◆ **ACTION ITEM**:
Return copies of the lines below that mention "Models".

◆ **Rendered images with source text**:
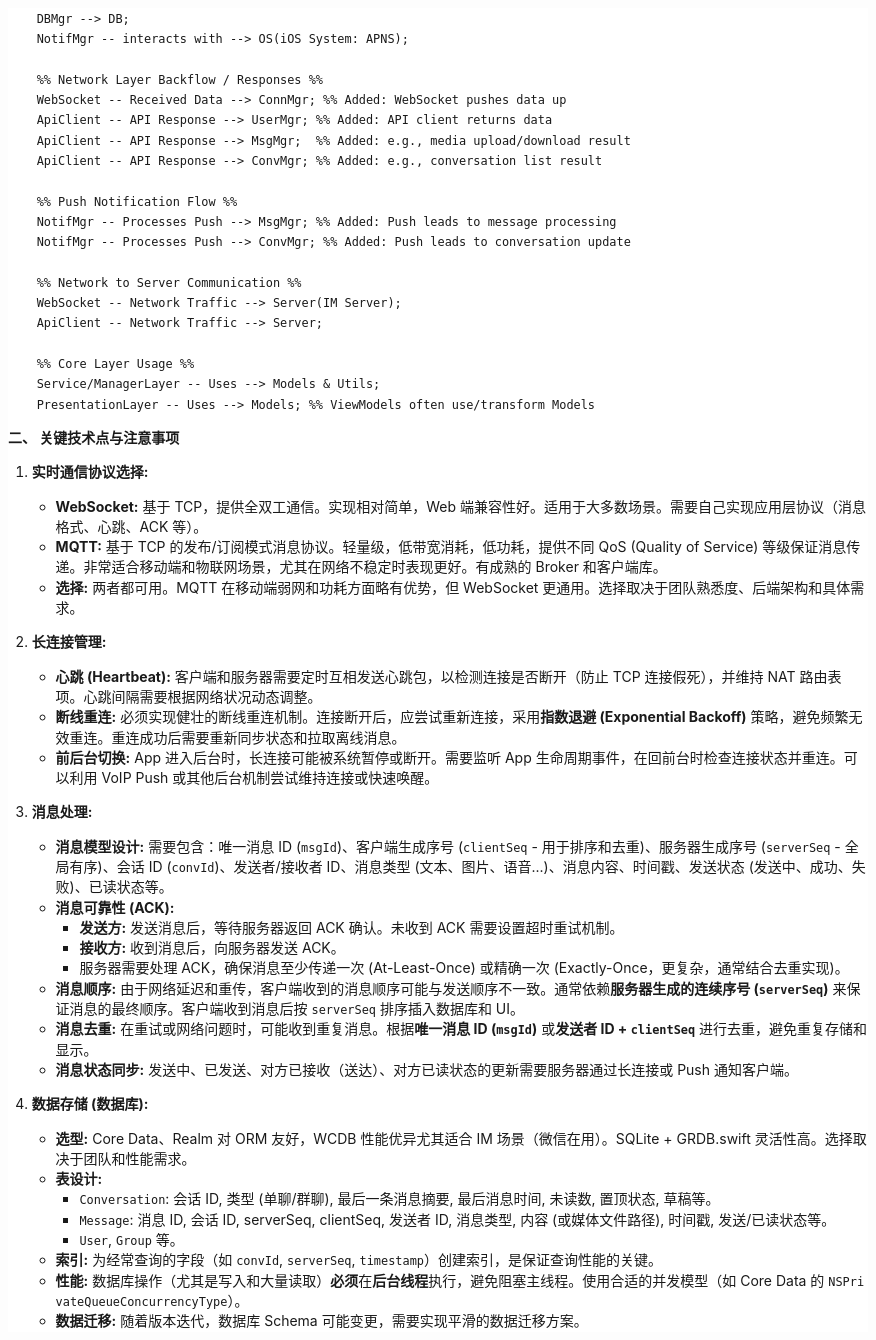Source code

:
 ```mermaid
    DBMgr --> DB;
    NotifMgr -- interacts with --> OS(iOS System: APNS);

    %% Network Layer Backflow / Responses %%
    WebSocket -- Received Data --> ConnMgr; %% Added: WebSocket pushes data up
    ApiClient -- API Response --> UserMgr; %% Added: API client returns data
    ApiClient -- API Response --> MsgMgr;  %% Added: e.g., media upload/download result
    ApiClient -- API Response --> ConvMgr; %% Added: e.g., conversation list result

    %% Push Notification Flow %%
    NotifMgr -- Processes Push --> MsgMgr; %% Added: Push leads to message processing
    NotifMgr -- Processes Push --> ConvMgr; %% Added: Push leads to conversation update

    %% Network to Server Communication %%
    WebSocket -- Network Traffic --> Server(IM Server);
    ApiClient -- Network Traffic --> Server;

    %% Core Layer Usage %%
    Service/ManagerLayer -- Uses --> Models & Utils;
    PresentationLayer -- Uses --> Models; %% ViewModels often use/transform Models
```

**二、 关键技术点与注意事项**

1.  **实时通信协议选择:**
    *   **WebSocket:** 基于 TCP，提供全双工通信。实现相对简单，Web 端兼容性好。适用于大多数场景。需要自己实现应用层协议（消息格式、心跳、ACK 等）。
    *   **MQTT:** 基于 TCP 的发布/订阅模式消息协议。轻量级，低带宽消耗，低功耗，提供不同 QoS (Quality of Service) 等级保证消息传递。非常适合移动端和物联网场景，尤其在网络不稳定时表现更好。有成熟的 Broker 和客户端库。
    *   **选择:** 两者都可用。MQTT 在移动端弱网和功耗方面略有优势，但 WebSocket 更通用。选择取决于团队熟悉度、后端架构和具体需求。

2.  **长连接管理:**
    *   **心跳 (Heartbeat):** 客户端和服务器需要定时互相发送心跳包，以检测连接是否断开（防止 TCP 连接假死），并维持 NAT 路由表项。心跳间隔需要根据网络状况动态调整。
    *   **断线重连:** 必须实现健壮的断线重连机制。连接断开后，应尝试重新连接，采用**指数退避 (Exponential Backoff)** 策略，避免频繁无效重连。重连成功后需要重新同步状态和拉取离线消息。
    *   **前后台切换:** App 进入后台时，长连接可能被系统暂停或断开。需要监听 App 生命周期事件，在回前台时检查连接状态并重连。可以利用 VoIP Push 或其他后台机制尝试维持连接或快速唤醒。

3.  **消息处理:**
    *   **消息模型设计:** 需要包含：唯一消息 ID (`msgId`)、客户端生成序号 (`clientSeq` - 用于排序和去重)、服务器生成序号 (`serverSeq` - 全局有序)、会话 ID (`convId`)、发送者/接收者 ID、消息类型 (文本、图片、语音...)、消息内容、时间戳、发送状态 (发送中、成功、失败)、已读状态等。
    *   **消息可靠性 (ACK):**
        *   **发送方:** 发送消息后，等待服务器返回 ACK 确认。未收到 ACK 需要设置超时重试机制。
        *   **接收方:** 收到消息后，向服务器发送 ACK。
        *   服务器需要处理 ACK，确保消息至少传递一次 (At-Least-Once) 或精确一次 (Exactly-Once，更复杂，通常结合去重实现)。
    *   **消息顺序:** 由于网络延迟和重传，客户端收到的消息顺序可能与发送顺序不一致。通常依赖**服务器生成的连续序号 (`serverSeq`)** 来保证消息的最终顺序。客户端收到消息后按 `serverSeq` 排序插入数据库和 UI。
    *   **消息去重:** 在重试或网络问题时，可能收到重复消息。根据**唯一消息 ID (`msgId`)** 或**发送者 ID + `clientSeq`** 进行去重，避免重复存储和显示。
    *   **消息状态同步:** 发送中、已发送、对方已接收（送达）、对方已读状态的更新需要服务器通过长连接或 Push 通知客户端。

4.  **数据存储 (数据库):**
    *   **选型:** Core Data、Realm 对 ORM 友好，WCDB 性能优异尤其适合 IM 场景（微信在用）。SQLite + GRDB.swift 灵活性高。选择取决于团队和性能需求。
    *   **表设计:**
        *   `Conversation`: 会话 ID, 类型 (单聊/群聊), 最后一条消息摘要, 最后消息时间, 未读数, 置顶状态, 草稿等。
        *   `Message`: 消息 ID, 会话 ID, serverSeq, clientSeq, 发送者 ID, 消息类型, 内容 (或媒体文件路径), 时间戳, 发送/已读状态等。
        *   `User`, `Group` 等。
    *   **索引:** 为经常查询的字段（如 `convId`, `serverSeq`, `timestamp`）创建索引，是保证查询性能的关键。
    *   **性能:** 数据库操作（尤其是写入和大量读取）**必须**在**后台线程**执行，避免阻塞主线程。使用合适的并发模型（如 Core Data 的 `NSPrivateQueueConcurrencyType`）。
    *   **数据迁移:** 随着版本迭代，数据库 Schema 可能变更，需要实现平滑的数据迁移方案。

◆ **SOLVED EXERCISE**:
    Service/ManagerLayer -- Uses --> Models & Utils;
    PresentationLayer -- Uses --> Models; %% ViewModels often use/transform Models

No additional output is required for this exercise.